Source records

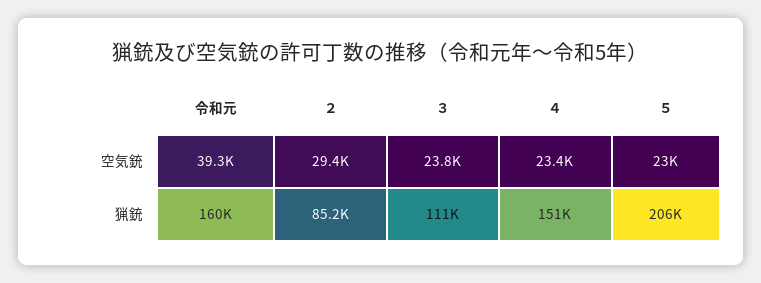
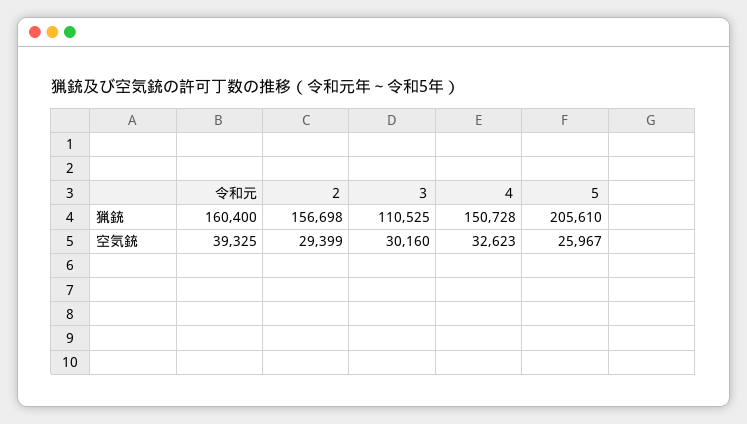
３, 空気銃: 23800 -> 30160
４, 空気銃: 23400 -> 32623
５, 空気銃: 23000 -> 25967
２, 猟銃: 85200 -> 156698

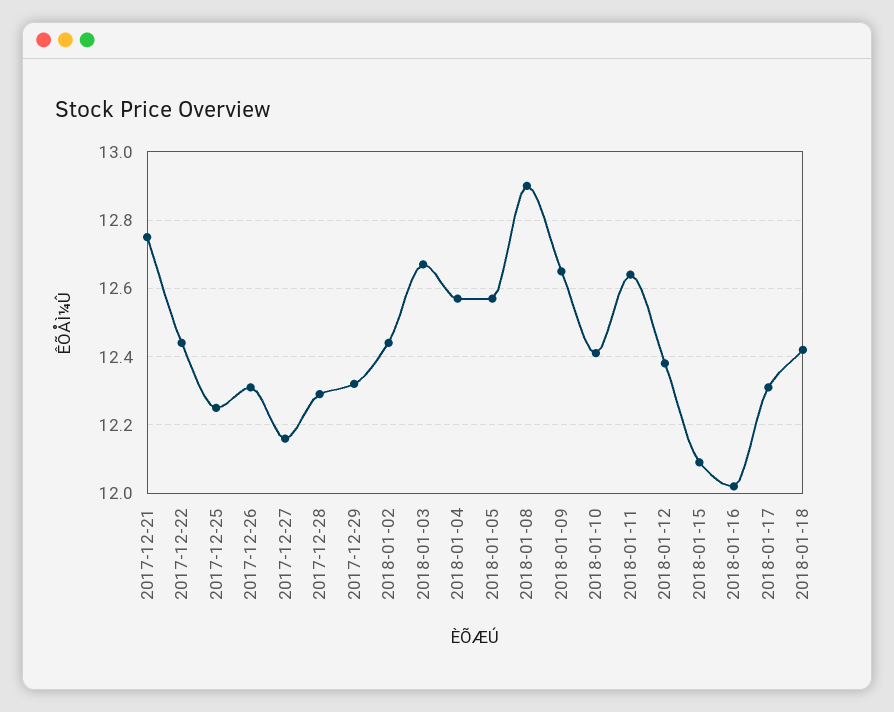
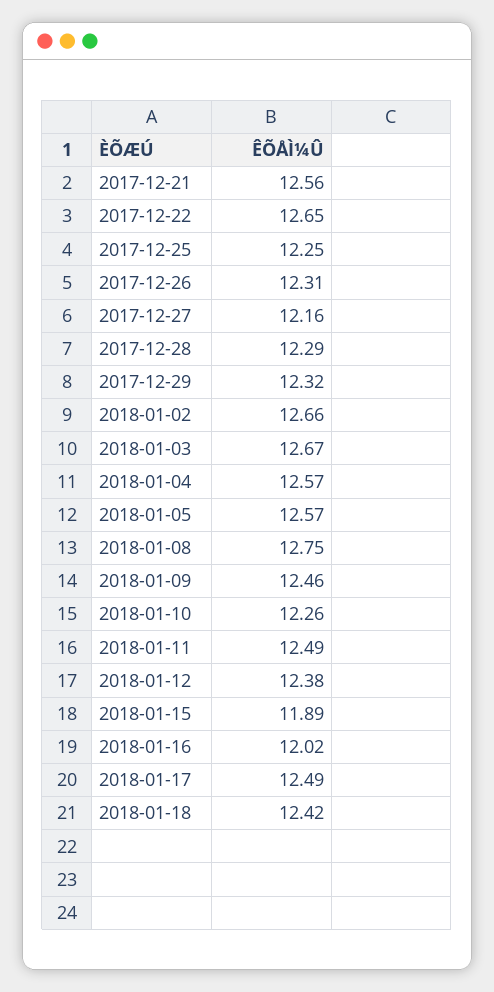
2017-12-21: 12.75 -> 12.56
2017-12-22: 12.45 -> 12.65
2018-01-02: 12.45 -> 12.66
2018-01-08: 12.9 -> 12.75
2018-01-09: 12.65 -> 12.46
2018-01-10: 12.4 -> 12.26
2018-01-11: 12.65 -> 12.49
2018-01-15: 12.1 -> 11.89
2018-01-17: 12.3 -> 12.49

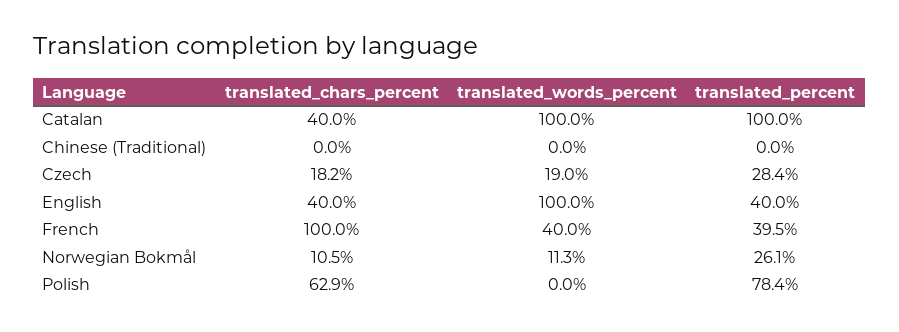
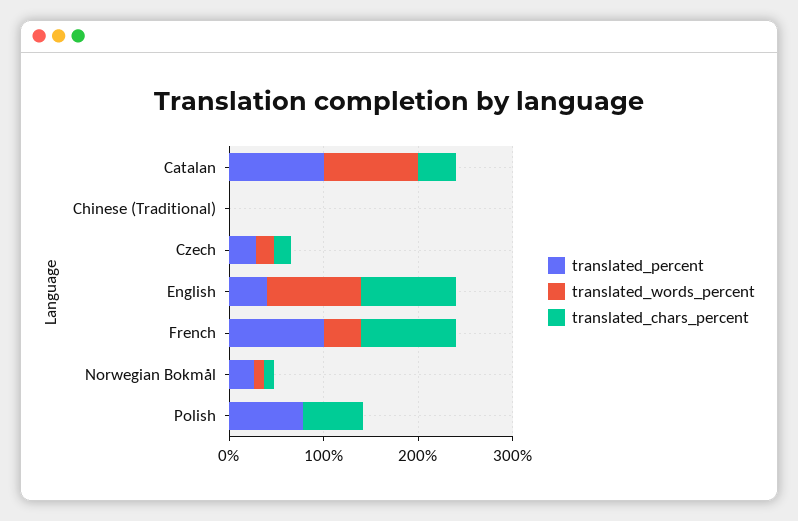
translated_chars_percent, English: 40 -> 100
translated_percent, French: 39.5 -> 100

YOUR INSTRUCTIONS:
Produce an exact copy of the lines from the line with "2018-01-17: 12.3 -> 12.49" through the last line of the data above, both ends included. No pictures belong in it.

SOLUTION:
2018-01-17: 12.3 -> 12.49

translated_chars_percent, English: 40 -> 100
translated_percent, French: 39.5 -> 100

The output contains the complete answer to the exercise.